The CONDI 2 trial is a single blind, parallel assignment clinical trial that enrolled 2,600 patients presenting with ST-segment-elevation myocardial infarction (STEMI) in ambulances in Denmark, Serbia and Spain.

The study is designed to show the benefit of RIC versus standard-of-care treatment in reducing cardiac death and hospitalization for heart failure in STEMI patients. 

Data from the CONDI 2 trial is expected to augment existing positive evidence related to the therapeutic benefits of RIC in the treatment of cardiovascular disease and procedure-related kidney damage.
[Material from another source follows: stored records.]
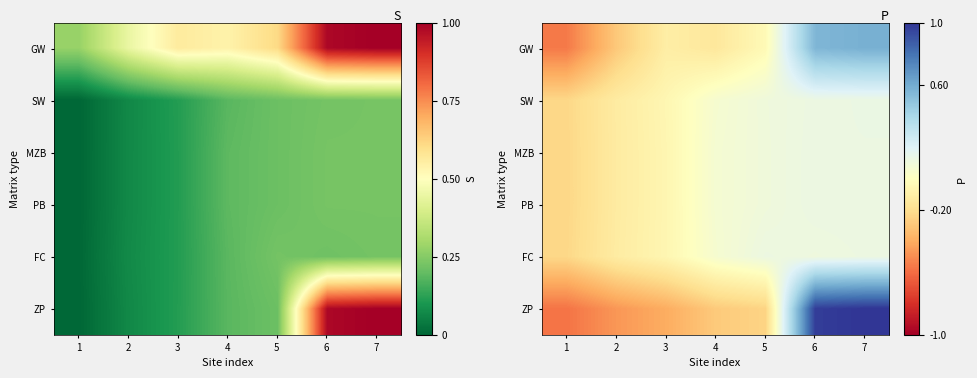

Which category has the lowest value in the GW series?

1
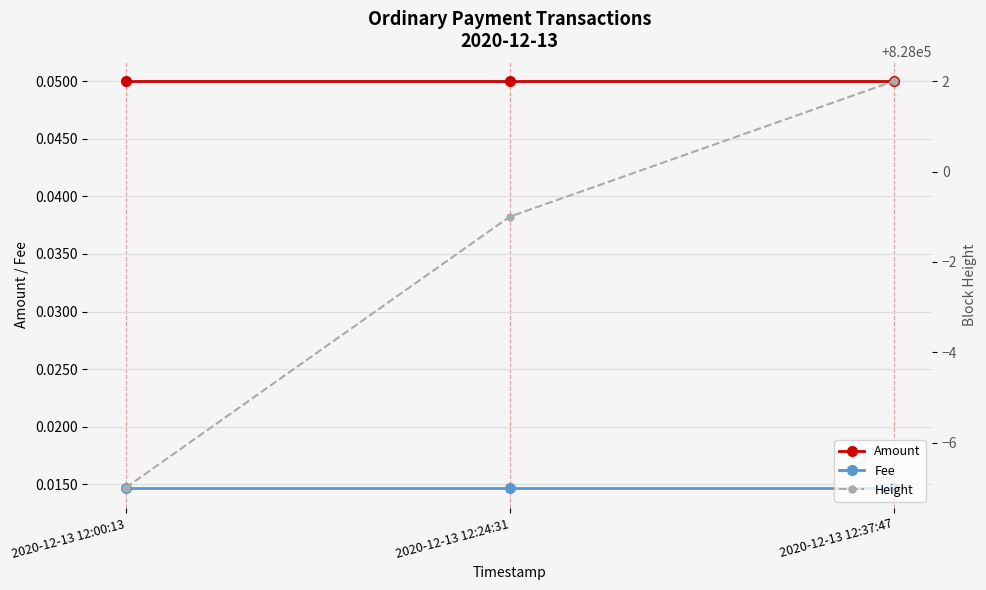

Where does the Height series first go above 827999?

2020-12-13 12:37:47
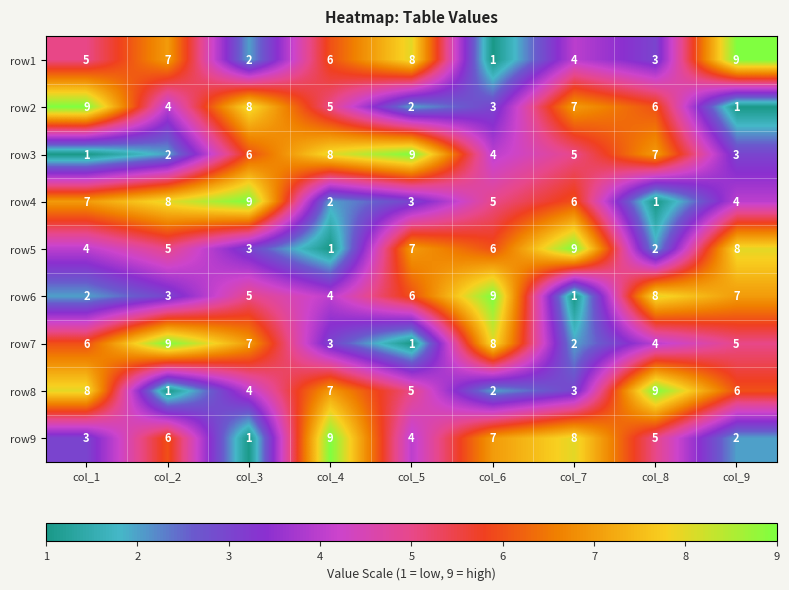

List the labels in order of row1 value, largest first.

col_9, col_5, col_2, col_4, col_1, col_7, col_8, col_3, col_6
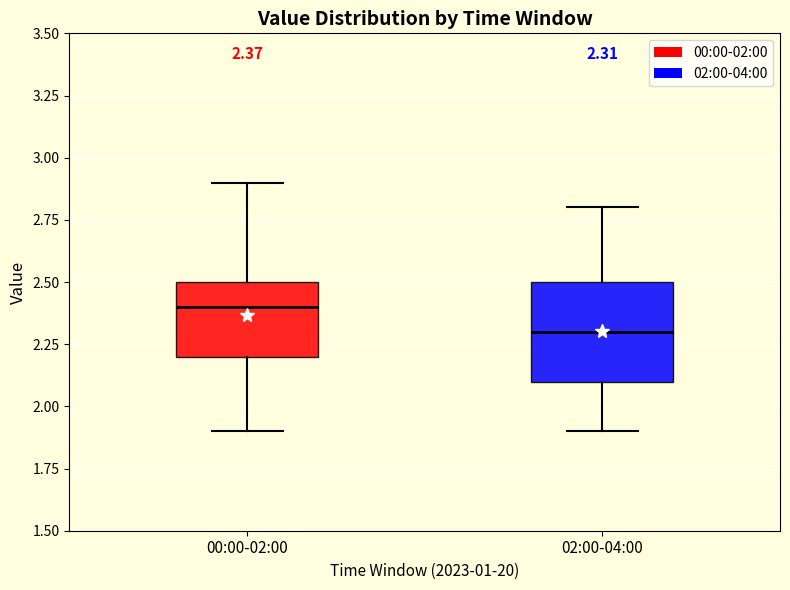

Which box's median line is the highest?

00:00-02:00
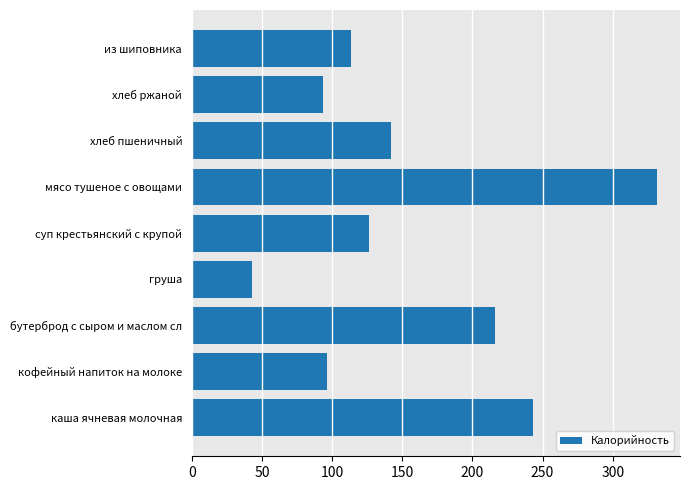

What is the average value?

156.1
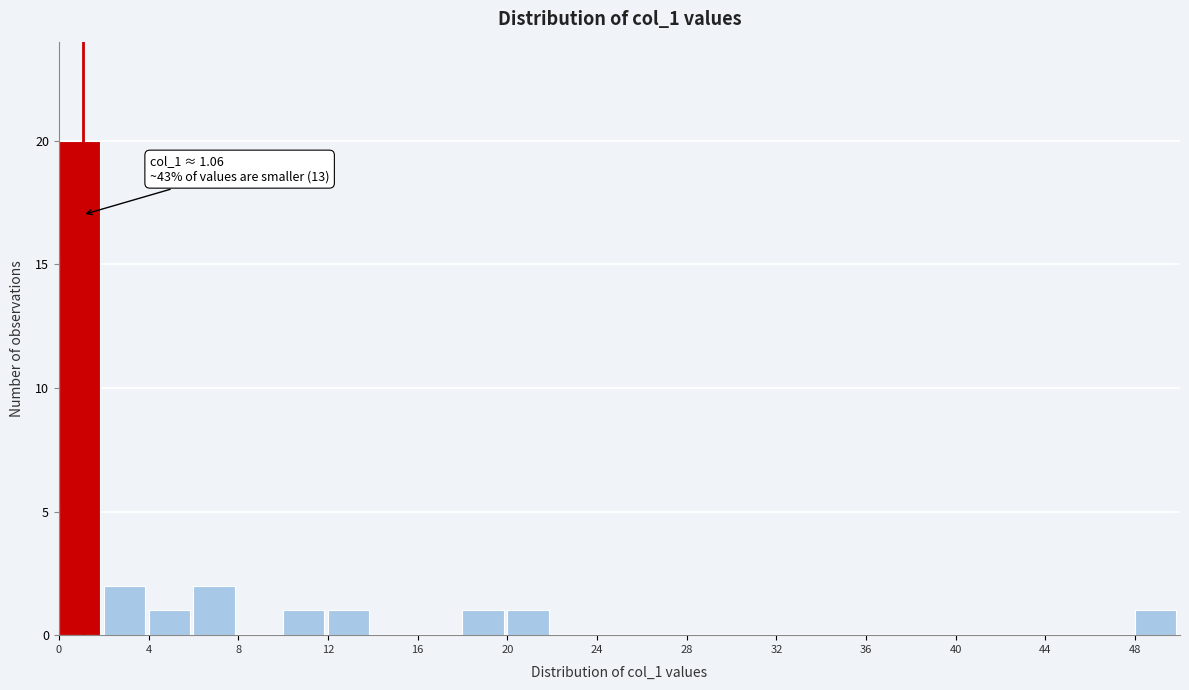

Which range on the x-axis has the tallest bar?

0 to 2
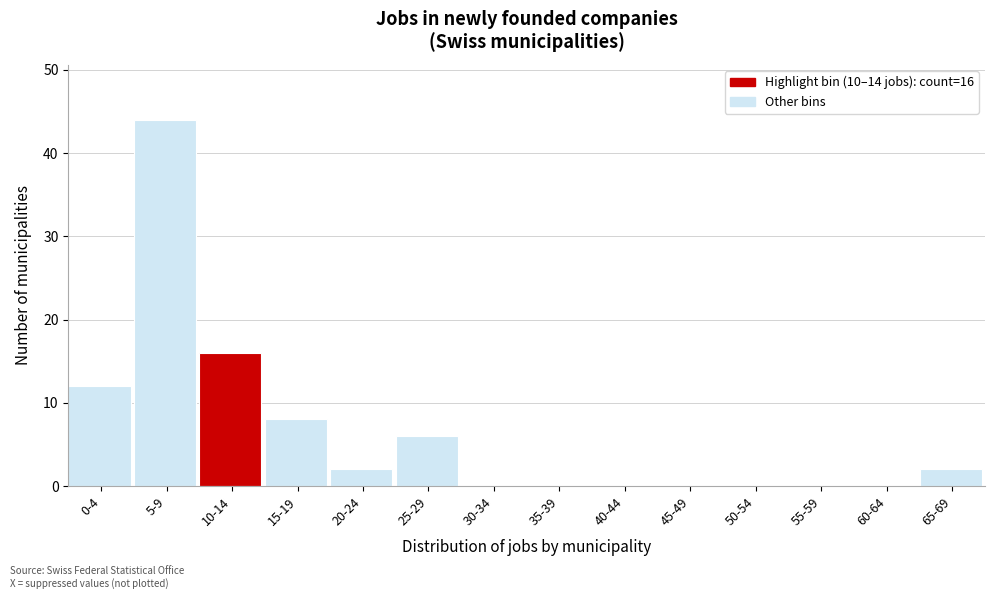

What is the sum of all values?

90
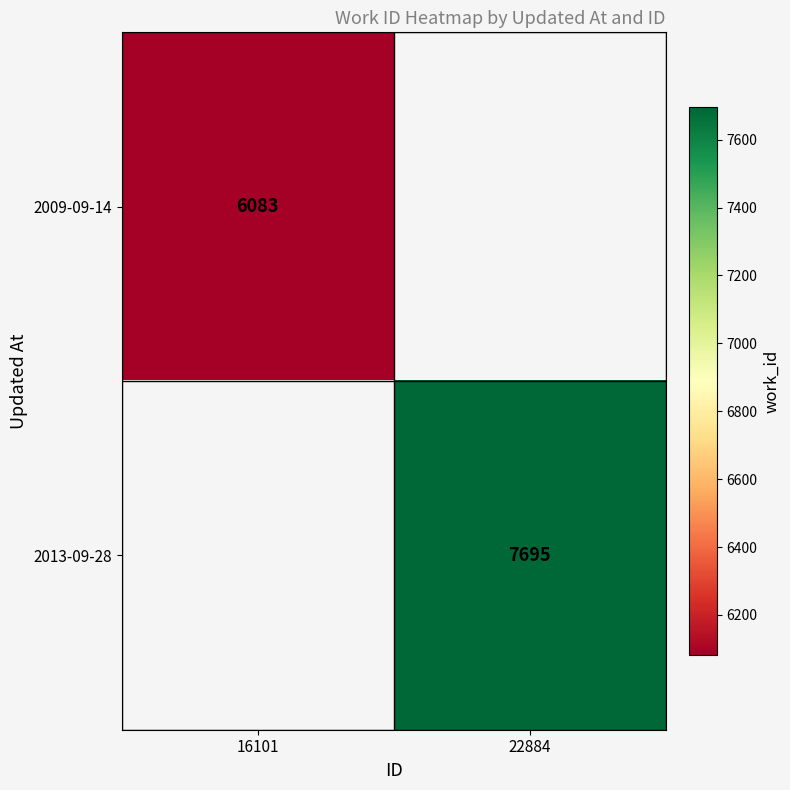

The value of 2009-09-14 at 16101 is 3087. True or false?

False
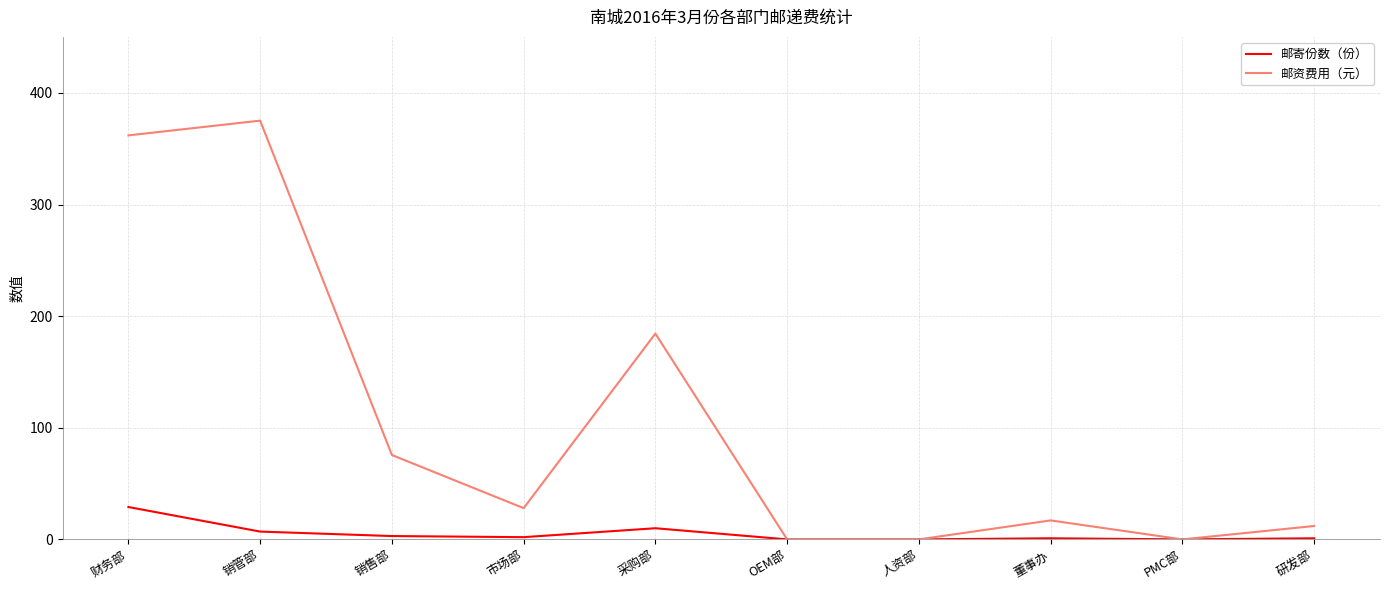

Is the value of 邮资费用（元） at 采购部 greater than the value of 邮寄份数（份） at 人资部?

Yes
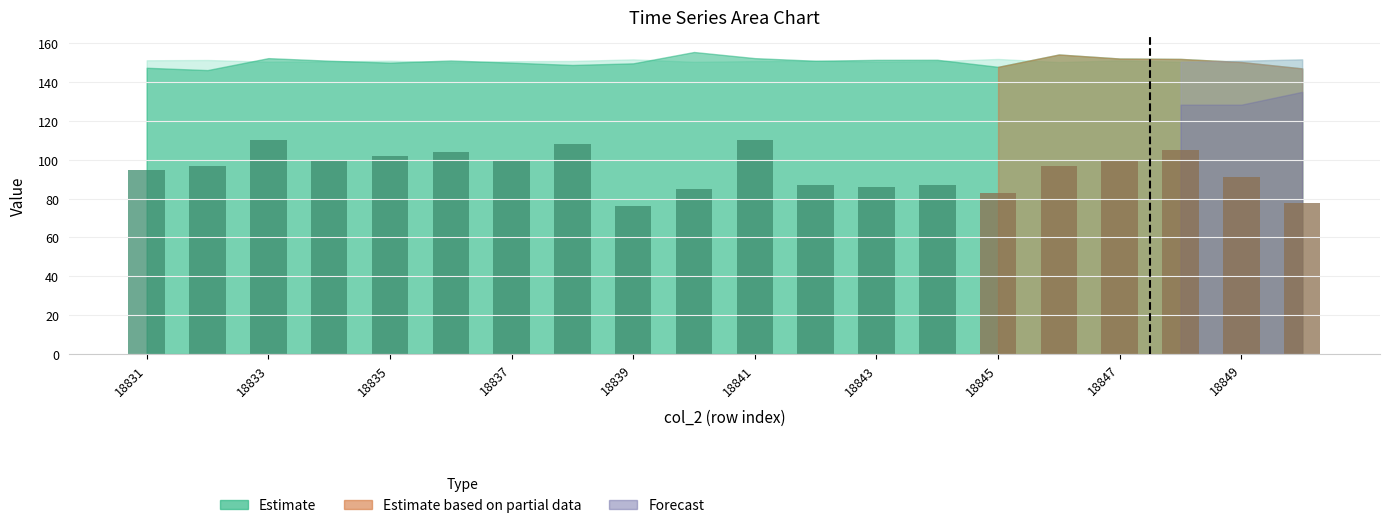

What is the minimum value shown in the chart?

76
CellAegis currently expects to report the top line results of the CONDI 2 trial in mid-2019.

Meta-analysis of multiple previous studies has shown that RIC significantly reduced infarct (dead tissue) size and heart failure/cardiac death events. 

“The portability and ease of use of the autoRIC device fit seamlessly into the ambulance setting,” Dr. Hans Erik Bøtker, principal investigator for CONDI 2, said in a statement “The autoRIC’s fully automated features allows emergency response professionals to deliver a novel, non-invasive therapy while focusing on other patient care needs.”

Rocky Ganske, CEO of CellAegis, said the trial, with over 2,600 patients, is unprecedented in size for medical devices, and “if the outcome is positive, as the company anticipates, we believe autoRIC has the potential to change the standard of care for STEMI patients.”

The CONDI 2 trial, in combination with a large UK hospital STEMI trial and the company’s U.S. FDA registration trial is expected to “definitively demonstrate whether RIC can improve outcomes for patients with STEMI or undergoing elective PCI procedures while at the same time lowering patient treatment costs,” he added.